PAGE EXCERPT:

The questions referred to the CJEU and the answers provided by the Court can be summarised as follows:
1. Question: Where a product is categorised as a medical device in one member state of the EU, does that finding preclude the same product from being categorised as a medicinal product in another member state?
Answer: No. Although in most cases it should be clear whether a product is a medicinal product or a medical device, products should be assessed by the national authorities on a case by case basis, taking into account all of their characteristics. It is therefore open to different member states to categorise the same product differently. However, in cases of doubt, Article 2(2) of the Medicinal Products Directive (2001/83/EEC) provides that the provisions of that Directive will apply where, taking into account all its characteristics, a product can fall within the definition of a “medicinal product”, irrespective of whether it may also fall within the definition of a product covered by other EU legislation.
2. Question: If the answer to question 1 is “no”, where a product has been categorised as a medical device in one member state and the competent authorities in another member state wish to categorised that same product as a medicinal product, should they first follow the procedures set out in Articles 8 and 18 of the Devices Directive (93/42/EEC) before applying the classification procedures of Directive 2001/83/EEC?
Answer: Yes. The procedures set out in Articles 8 and 18 of the Devices Directive (93/42/EEC) must be applied before the product can be re-categorised as a medicinal product. Articles 8 and 18 provide for the withdrawal of medical devices from the market where the CE mark has been inappropriately applied. To the extent that the product is deemed to be a medicinal product, it should not carry the CE device. The manufacturer would then need to apply for a marketing authorisation in order to market the product, so as to comply with the classification procedures of Directive 001/83/EEC.
3. Question: Do either of the Medicinal Products Directive (2001/83/EEC) or the Devices Directive (93/42/EEC) or any other European legislation preclude similar products containing the same substance and having the same mode of action from being marketed in the same member state, one as a medicinal product and the other as a medical device?
Answer: No. Similar products could be classified, one as a medicinal product and the other as a medical device, in the same member state. This would be a question for the national competent authorities to decide.
This judgment highlights the potential that goods in Classes 5 and 10 could be found to be identical or highly similar from a trade mark opposition/infringement perspective. This is a factor to which brand owners may need to pay greater attention when clearing new pharmaceutical brands for registration and use. The CJEU’s judgment certainly has the potential to increase the risk of successful objection to the adoption of brands in Class 5 on the basis of earlier Class 10 registrations, especially those which are broad in scope and not yet vulnerable to non-use revocation, and vice versa. Clients in the pharmaceutical industry may also wish to consider whether they should seek to register their brands in Class 10, given the potential overlap with goods in Class 5.
From a regulatory perspective, the manufacturers of medical devices may need to prepare to comply with the more onerous provisions of Medicinal Products Directive (2001/83/EEC) if the competent authorities in any member state decide to categorise the device as a medicinal product. The European Parliament is currently considering draft legislation to regulate medical devices more tightly in any event, which could result in similar regulatory regime for both medical devices and medicinal products.

THE TASK:
Answer these questions from the summary of the CJEU ruling:
(a) In cases of doubt, when does Article 2(2) of the Medicinal Products Directive (2001/83/EEC) make that Directive's provisions apply?
(b) Who decides whether similar products in the same member state are classified one as a medicinal product and the other as a medical device?
(c) What is the European Parliament currently considering?

Records drawn from a dataset:
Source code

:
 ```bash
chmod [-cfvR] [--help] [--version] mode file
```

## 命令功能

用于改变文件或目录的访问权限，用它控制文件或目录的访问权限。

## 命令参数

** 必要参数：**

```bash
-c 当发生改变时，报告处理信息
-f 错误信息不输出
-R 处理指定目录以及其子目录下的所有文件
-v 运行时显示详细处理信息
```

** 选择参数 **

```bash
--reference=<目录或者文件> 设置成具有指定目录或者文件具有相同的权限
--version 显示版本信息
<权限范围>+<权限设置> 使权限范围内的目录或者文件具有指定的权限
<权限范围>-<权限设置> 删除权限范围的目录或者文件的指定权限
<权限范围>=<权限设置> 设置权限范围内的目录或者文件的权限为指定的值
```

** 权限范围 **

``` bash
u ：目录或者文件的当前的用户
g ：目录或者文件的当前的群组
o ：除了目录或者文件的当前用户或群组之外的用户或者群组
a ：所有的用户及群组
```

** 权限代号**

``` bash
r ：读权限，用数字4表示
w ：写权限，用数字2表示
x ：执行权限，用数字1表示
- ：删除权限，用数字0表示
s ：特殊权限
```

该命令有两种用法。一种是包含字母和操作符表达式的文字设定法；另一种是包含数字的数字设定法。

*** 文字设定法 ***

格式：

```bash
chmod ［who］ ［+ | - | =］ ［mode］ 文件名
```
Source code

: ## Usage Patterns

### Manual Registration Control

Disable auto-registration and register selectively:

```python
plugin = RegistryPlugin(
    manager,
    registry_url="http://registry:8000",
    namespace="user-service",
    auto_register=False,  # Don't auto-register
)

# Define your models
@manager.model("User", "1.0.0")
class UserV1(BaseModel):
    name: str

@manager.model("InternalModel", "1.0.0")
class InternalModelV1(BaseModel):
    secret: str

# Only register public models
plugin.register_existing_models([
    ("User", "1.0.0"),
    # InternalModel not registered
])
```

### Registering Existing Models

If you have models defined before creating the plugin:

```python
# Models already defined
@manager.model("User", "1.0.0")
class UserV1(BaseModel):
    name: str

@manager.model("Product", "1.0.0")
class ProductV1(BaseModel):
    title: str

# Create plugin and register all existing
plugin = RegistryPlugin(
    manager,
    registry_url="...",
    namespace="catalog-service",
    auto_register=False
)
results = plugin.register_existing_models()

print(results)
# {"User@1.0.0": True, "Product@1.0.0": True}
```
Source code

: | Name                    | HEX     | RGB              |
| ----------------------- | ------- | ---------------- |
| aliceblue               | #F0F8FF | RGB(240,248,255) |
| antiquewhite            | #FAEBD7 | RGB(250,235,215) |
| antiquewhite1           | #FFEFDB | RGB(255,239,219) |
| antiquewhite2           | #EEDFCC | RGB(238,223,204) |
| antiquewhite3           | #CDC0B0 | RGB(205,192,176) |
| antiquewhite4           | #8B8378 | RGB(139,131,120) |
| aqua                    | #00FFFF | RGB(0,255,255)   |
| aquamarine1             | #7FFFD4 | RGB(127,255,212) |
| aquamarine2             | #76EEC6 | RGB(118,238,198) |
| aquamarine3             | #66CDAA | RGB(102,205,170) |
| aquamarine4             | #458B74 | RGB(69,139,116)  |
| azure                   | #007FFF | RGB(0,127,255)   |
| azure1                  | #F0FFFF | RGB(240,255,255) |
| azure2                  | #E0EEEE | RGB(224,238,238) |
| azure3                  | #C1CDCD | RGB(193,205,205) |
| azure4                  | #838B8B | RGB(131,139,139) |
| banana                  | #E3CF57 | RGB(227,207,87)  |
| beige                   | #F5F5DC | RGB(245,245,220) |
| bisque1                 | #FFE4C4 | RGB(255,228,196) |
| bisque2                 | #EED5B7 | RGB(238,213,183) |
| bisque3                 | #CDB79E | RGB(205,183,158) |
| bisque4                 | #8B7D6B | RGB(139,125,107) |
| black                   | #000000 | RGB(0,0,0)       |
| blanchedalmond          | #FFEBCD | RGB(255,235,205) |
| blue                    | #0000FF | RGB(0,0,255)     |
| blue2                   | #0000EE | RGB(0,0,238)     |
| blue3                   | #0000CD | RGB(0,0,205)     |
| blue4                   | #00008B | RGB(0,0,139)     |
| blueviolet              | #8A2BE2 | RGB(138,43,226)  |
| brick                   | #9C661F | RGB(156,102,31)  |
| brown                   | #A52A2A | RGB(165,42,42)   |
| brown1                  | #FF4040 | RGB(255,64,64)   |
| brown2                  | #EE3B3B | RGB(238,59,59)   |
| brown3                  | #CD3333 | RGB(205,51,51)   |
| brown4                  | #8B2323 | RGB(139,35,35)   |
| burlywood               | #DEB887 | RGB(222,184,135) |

OUTPUT:
(a) They apply where, taking into account all its characteristics, a product can fall within the definition of a "medicinal product," irrespective of whether it may also fall within the definition of a product covered by other EU legislation.
(b) The national competent authorities.
(c) Draft legislation to regulate medical devices more tightly.